The shooting occurred in Aracruz, a city of 100,000 people, about 600 kilometers northeast of Rio de Janeiro. Three teachers and a student whose age has not been specified are in serious condition, authorities said.
With his face covered and a swastika on his camouflage clothing, the assailant broke into Primo Bitti School, a public primary and secondary school he had left in June, according to investigators.
After breaking through the gate at the back of the school, he went into the staff lounge and opened fire on several teachers, killing two people and injuring nine others, authorities said.
CCTV footage released by the media shows the young man entering the school with a gun in hand, while several people flee in his wake. We see him firing a few shots, without stopping.
He then went, not far from there, to the Praia de Coqueiral Education Center, a private school, where he killed a teenager and injured two people, before being arrested by the police.
“He had no specific target” when he opened fire, Civil Police Commissioner Joao Francisco Filho told a press conference, but he had been planning the attack for “two years”, at his words.
The two guns he used belong to his father, a police officer, and one was the latter’s service weapon, authorities said. They are investigating whether the young man, who was under “psychiatric treatment”, had links with one or more extremist groups.
He was arrested at his home a few hours after the incident and, with the cooperation of the parents, surrendered without offering any resistance.
The mayor of Aracruz, Luis Carlos Coutinho, initially told CBN radio that there had been two assailants.
The governor of the state of Espirito Santo, Renato Casagrande, has declared three days of mourning.
“Absurd Tragedy”
President-elect Luiz Inacio Lula da Silva called the killing an “absurd tragedy” on Twitter. “I express my solidarity with the relatives of the victims and I support the governor for an investigation,” said the left-wing leader who will take office on January 1.

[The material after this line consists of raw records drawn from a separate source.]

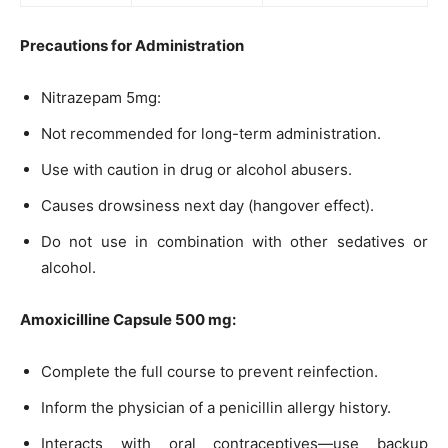
Precautions for Administration
Nitrazepam 5mg:
Not recommended for long-term administration.
Use with caution in drug or alcohol abusers.
Causes drowsiness next day (hangover effect).
Do not use in combination with other sedatives or
alcohol.
Amoxicilline Capsule 500 mg:
Complete the full course to prevent reinfection.
Inform the physician of a penicillin allergy history.
Interacts with oral contraceptives—use backup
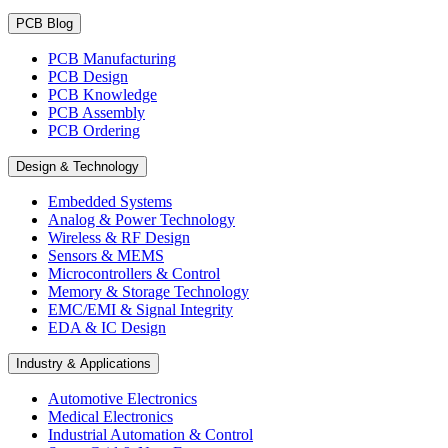
PCB Blog
PCB Manufacturing
PCB Design
PCB Knowledge
PCB Assembly
PCB Ordering
Design & Technology
Embedded Systems
Analog & Power Technology
Wireless & RF Design
Sensors & MEMS
Microcontrollers & Control
Memory & Storage Technology
EMC/EMI & Signal Integrity
EDA & IC Design
Industry & Applications
Automotive Electronics
Medical Electronics
Industrial Automation & Control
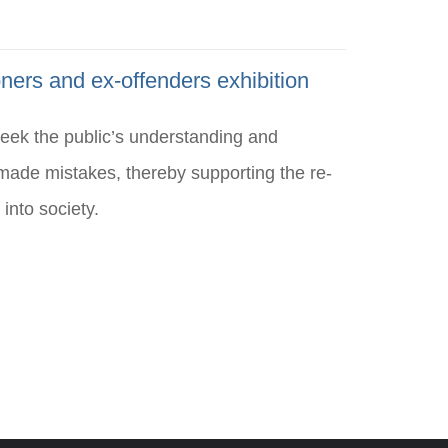
ners and ex-offenders exhibition
seek the public’s understanding and
ade mistakes, thereby supporting the re-
 into society.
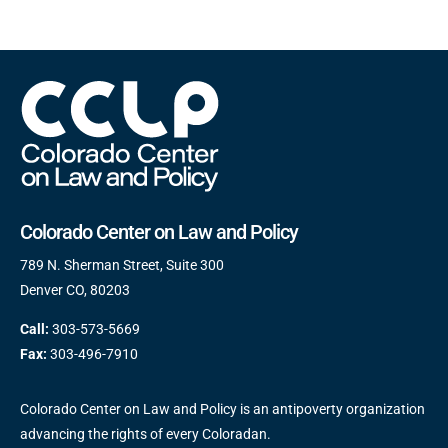
Colorado Center on Law and Policy
789 N. Sherman Street, Suite 300
Denver CO, 80203
Call:
303-573-5669
Fax:
303-496-7910
Colorado Center on Law and Policy is an antipoverty organization
advancing the rights of every Coloradan.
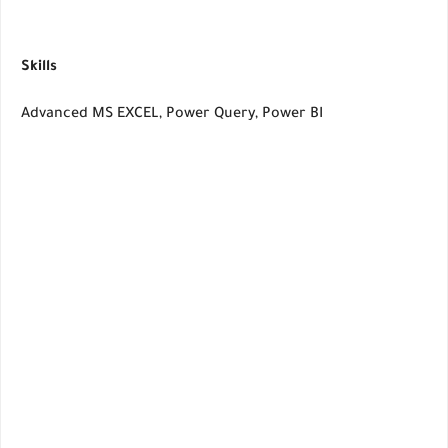
Skills
Advanced MS EXCEL, Power Query, Power BI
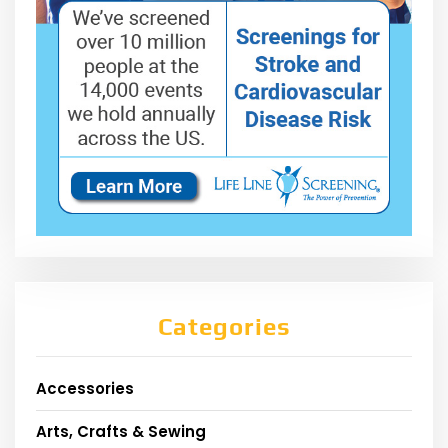
Categories
Accessories
Arts, Crafts & Sewing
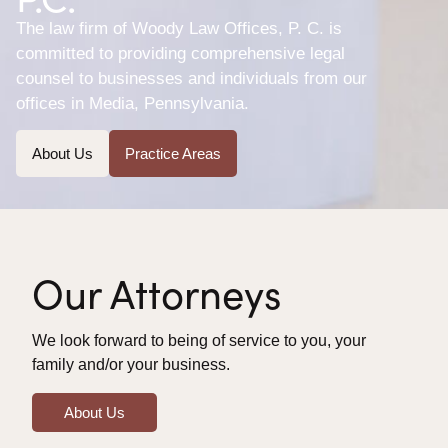
The law firm of Woody Law Offices, P. C. is
committed to providing comprehensive legal
counsel to businesses and individuals from our
offices in Media, Pennsylvania.
About Us
Practice Areas
Our Attorneys
We look forward to being of service to you, your
family and/or your business.
About Us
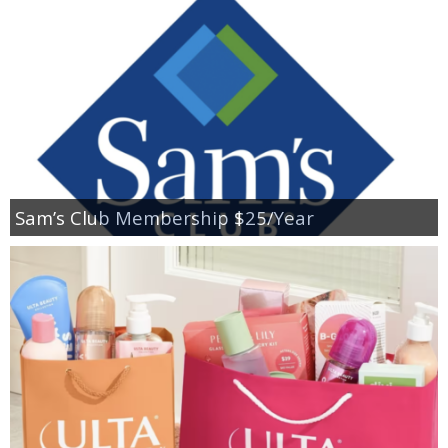
Sam’s Club Membership $25/Year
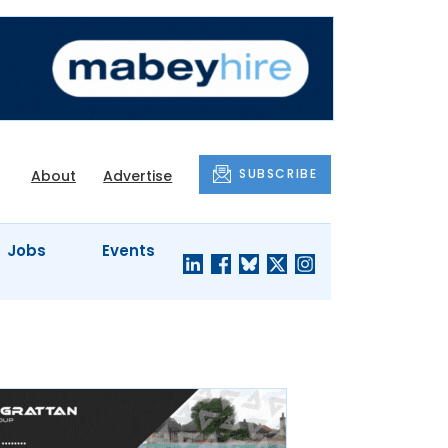
SUBSCRIBE
About
Advertise
Jobs
Events
S'
COMPANY
JUST A
PROFILES
MINUTE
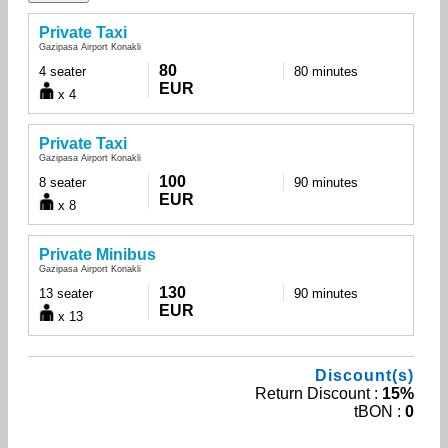
Private Taxi
Gazipasa Airport Konakli
80
4 seater
80 minutes
EUR
x 4
Private Taxi
Gazipasa Airport Konakli
100
8 seater
90 minutes
EUR
x 8
Private Minibus
Gazipasa Airport Konakli
130
13 seater
90 minutes
EUR
x 13
Discount(s)
Return Discount :
15%
tBON :
0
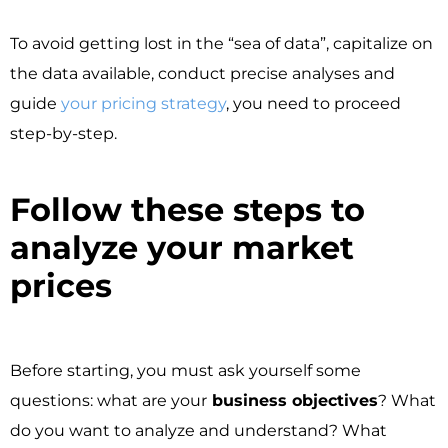
To avoid getting lost in the “sea of data”, capitalize on
the data available, conduct precise analyses and
guide
your pricing strategy
, you need to proceed
step-by-step.
Follow these steps to
analyze your market
prices ​
Before starting, you must ask yourself some
questions: what are your
business objectives
? What
do you want to analyze and understand? What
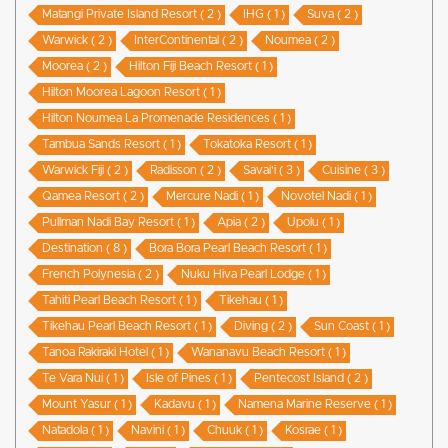
Matangi Private Island Resort ( 2 )
IHG ( 1 )
Suva ( 2 )
Warwick ( 2 )
InterContinental ( 2 )
Noumea ( 2 )
Moorea ( 2 )
Hilton Fiji Beach Resort ( 1 )
Hilton Moorea Lagoon Resort ( 1 )
Hilton Noumea La Promenade Residences ( 1 )
Tambua Sands Resort ( 1 )
Tokatoka Resort ( 1 )
Warwick Fiji ( 2 )
Radisson ( 2 )
Savai'i ( 3 )
Cuisine ( 3 )
Qamea Resort ( 2 )
Mercure Nadi ( 1 )
Novotel Nadi ( 1 )
Pullman Nadi Bay Resort ( 1 )
Apia ( 2 )
Upolu ( 1 )
Destination ( 8 )
Bora Bora Pearl Beach Resort ( 1 )
French Polynesia ( 2 )
Nuku Hiva Pearl Lodge ( 1 )
Tahiti Pearl Beach Resort ( 1 )
Tikehau ( 1 )
Tikehau Pearl Beach Resort ( 1 )
Diving ( 2 )
Sun Coast ( 1 )
Tanoa Rakiraki Hotel ( 1 )
Wananavu Beach Resort ( 1 )
Te Vara Nui ( 1 )
Isle of Pines ( 1 )
Pentecost Island ( 2 )
Mount Yasur ( 1 )
Kadavu ( 1 )
Namena Marine Reserve ( 1 )
Natadola ( 1 )
Navini ( 1 )
Chuuk ( 1 )
Kosrae ( 1 )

Lula has campaigned against the dramatic explosion in gun ownership and carrying licenses under outgoing far-right President Jair Bolsonaro since January 2019.
“Gun policy needs to be reviewed,” tweeted Senator Wellington Dias, an ally of Lula.
“The last four years are the ones where we have seen the most attacks in schools, at least since the early 2000s,” Bruno Langeani, project manager at the Instituto Sou da Paz, told AFP. “We are convinced that the better access to weapons in recent years under the Bolsonaro government has facilitated these types of attacks,” he added.
According to the Brazilian NGO Public Security Forum, there are approximately 4.4 million weapons in private possession in this country of 215 million inhabitants.
However, school shootings remain relatively rare in Brazil, a huge yet violent country.
The deadliest took place on April 7, 2011, when a 24-year-old man opened fire at his former school in the western suburbs of Rio de Janeiro, killing 12 students, before committing suicide.
More recently, on March 13, 2019, two former students shot and killed eight people and injured 11 others before killing themselves at a college in Suzano, in the Sao Paulo region.